読む文章

上官殿!
本日はワタクシ二等兵の地元である群馬県と新潟県を結んでいた、かつての国道17号 三国隧道(=トンネル)を偵察して参ります!!
(上官殿)三国トンネル!そういえばまだ私と二等兵が若い頃、新潟に行く際に何度も通っているな。
はい!
(上官殿)でも今は新トンネルが出来て、私達が通っていた旧トンネルは通れないだろう?
その通りです!
ですが・・・知られざる ”抜け道” から、旧トンネルの目前まで行けるのであります!!
《関越自動車道》
晴天に恵まれた休日。
ワタクシ二等兵と乙三三式車両改は、関越道を北上。
月夜野ICで下道に降り40分ほど走ると、朝露の残る上越国境に到着です。
山の斜面には大きな穴が2つ。
左が現道の「
新三国トンネル」、2022年(令和4年)3月開通。
そして国道としての役割を終えた「
三国トンネル」は、トンネル手前に架かる「
上越橋」から立入禁止。
現役時代に幾度も通り抜けたトンネルですが、こうして見ると全く印象が変わります。
通常の偵察部隊であれば、ここで偵察終了。
もしくは新トンネル手前に架かる新橋の上から、少しでも旧トンネルに接近するに留まるだろう。
しかし!
ワタクシ二等兵は知っている・・・
「三国トンネル」の直ぐ手前まで行けるルートを!!
しかも柵を乗り越える事も無く、立入禁止区域に入る事も無く、完全合法で最接近できるルートを!!!
《新上越橋》
まずは普通に新橋を渡る。
隣にはつい3年前まで国道橋としてバリバリ活躍していた「
上越橋」がよく見えます。
《新三国トンネル》
長さは1,234mと、旧トンネル(1,218m)より少し長め。
幅員が広く、大型車も安心して通れます。
ここで皆様ご注目!
上の画像で、何か気付くことはありますか?
答えは、、、
近寄ってみると、こんな感じ。

生データ
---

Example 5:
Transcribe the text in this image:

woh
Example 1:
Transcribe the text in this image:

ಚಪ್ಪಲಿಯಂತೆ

問題の説明
旧三国トンネル偵察の文章を、最後の文のあとから書き継いでください。

課題の結果
一体何の穴なのか?
これは、、、
三国山への登山道入り口
入口付近に案内は一切ないのですが、登山趣味・・・じゃない、山岳訓練を行っているワタクシ二等兵は知っていた感じです。
トンネル脇に開いた穴を通ると、先には丸太の簡易的な橋。
そしてその先に姿を見せたのが、、、
《三国トンネル》
長きに亘り、太平洋側と日本海側を繋ぐ交通の要でした。
他に上越国境の道として、関越自動車道「
関越トンネル」がありますが、こちらは危険物積載車が通行禁止となっています。
当然ながら照明は消され、トンネル内は闇に覆われている。
入口より直ぐに幅員が狭くなっていますが、手前のシェッドは後付け。
トンネル本体はかなり狭く(1.8車線)、大型車は運転に細心の注意が迫られた。
元々戦後に近い古い車体規格で掘られた為、現代からするとかなり手狭なトンネルとなっていました。
「
三国トンネル」の開通は、1959年(昭和34年)6月。
このトンネル開通には、まだ新人議員だった田中角栄氏が強く関わっており、演説で「三国峠を爆破し雪雲を吹き抜かせ、佐渡島まで埋め立てる」と唱えた。
彼は多くの土木官僚に働きかけ、法整備を研究し、三国トンネル建設へと動き出します。
実は今、我々が払っているガソリン税こそ、角栄氏が道路建設の為に成立させた法案である。
潤沢な財源を得て、道路建設は一気に加速。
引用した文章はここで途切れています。